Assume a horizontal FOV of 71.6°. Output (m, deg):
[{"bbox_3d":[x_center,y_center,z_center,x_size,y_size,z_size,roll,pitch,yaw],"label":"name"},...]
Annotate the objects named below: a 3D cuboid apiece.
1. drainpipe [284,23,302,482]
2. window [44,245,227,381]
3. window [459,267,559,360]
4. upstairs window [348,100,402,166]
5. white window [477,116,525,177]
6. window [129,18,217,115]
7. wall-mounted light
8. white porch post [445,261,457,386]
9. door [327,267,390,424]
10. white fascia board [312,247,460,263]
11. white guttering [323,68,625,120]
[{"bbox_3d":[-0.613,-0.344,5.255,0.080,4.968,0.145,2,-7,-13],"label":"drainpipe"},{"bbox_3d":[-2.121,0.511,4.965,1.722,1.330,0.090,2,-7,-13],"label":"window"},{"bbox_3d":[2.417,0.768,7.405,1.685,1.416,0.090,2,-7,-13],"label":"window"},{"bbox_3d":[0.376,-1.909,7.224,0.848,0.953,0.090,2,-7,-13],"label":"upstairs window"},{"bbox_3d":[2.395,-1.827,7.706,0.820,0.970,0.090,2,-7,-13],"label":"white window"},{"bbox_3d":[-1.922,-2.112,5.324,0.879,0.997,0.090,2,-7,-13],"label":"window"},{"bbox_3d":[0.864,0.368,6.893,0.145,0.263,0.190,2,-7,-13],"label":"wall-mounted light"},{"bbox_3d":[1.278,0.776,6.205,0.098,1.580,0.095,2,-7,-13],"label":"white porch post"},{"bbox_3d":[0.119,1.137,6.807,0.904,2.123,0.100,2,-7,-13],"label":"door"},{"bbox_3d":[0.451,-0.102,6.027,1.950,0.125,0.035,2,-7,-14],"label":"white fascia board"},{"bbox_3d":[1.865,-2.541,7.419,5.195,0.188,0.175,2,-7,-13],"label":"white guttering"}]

########################################

| TASK INSTRUCTIONS |
Rewrite the data above, changing "cuboid" to "box" and leaving every other character as it is.

| SOLUTION TO THE EXERCISE |
Assume a horizontal FOV of 71.6°. Output (m, deg):
[{"bbox_3d":[x_center,y_center,z_center,x_size,y_size,z_size,roll,pitch,yaw],"label":"name"},...]
Annotate the objects named below: a 3D box apiece.
1. drainpipe [284,23,302,482]
2. window [44,245,227,381]
3. window [459,267,559,360]
4. upstairs window [348,100,402,166]
5. white window [477,116,525,177]
6. window [129,18,217,115]
7. wall-mounted light
8. white porch post [445,261,457,386]
9. door [327,267,390,424]
10. white fascia board [312,247,460,263]
11. white guttering [323,68,625,120]
[{"bbox_3d":[-0.613,-0.344,5.255,0.080,4.968,0.145,2,-7,-13],"label":"drainpipe"},{"bbox_3d":[-2.121,0.511,4.965,1.722,1.330,0.090,2,-7,-13],"label":"window"},{"bbox_3d":[2.417,0.768,7.405,1.685,1.416,0.090,2,-7,-13],"label":"window"},{"bbox_3d":[0.376,-1.909,7.224,0.848,0.953,0.090,2,-7,-13],"label":"upstairs window"},{"bbox_3d":[2.395,-1.827,7.706,0.820,0.970,0.090,2,-7,-13],"label":"white window"},{"bbox_3d":[-1.922,-2.112,5.324,0.879,0.997,0.090,2,-7,-13],"label":"window"},{"bbox_3d":[0.864,0.368,6.893,0.145,0.263,0.190,2,-7,-13],"label":"wall-mounted light"},{"bbox_3d":[1.278,0.776,6.205,0.098,1.580,0.095,2,-7,-13],"label":"white porch post"},{"bbox_3d":[0.119,1.137,6.807,0.904,2.123,0.100,2,-7,-13],"label":"door"},{"bbox_3d":[0.451,-0.102,6.027,1.950,0.125,0.035,2,-7,-14],"label":"white fascia board"},{"bbox_3d":[1.865,-2.541,7.419,5.195,0.188,0.175,2,-7,-13],"label":"white guttering"}]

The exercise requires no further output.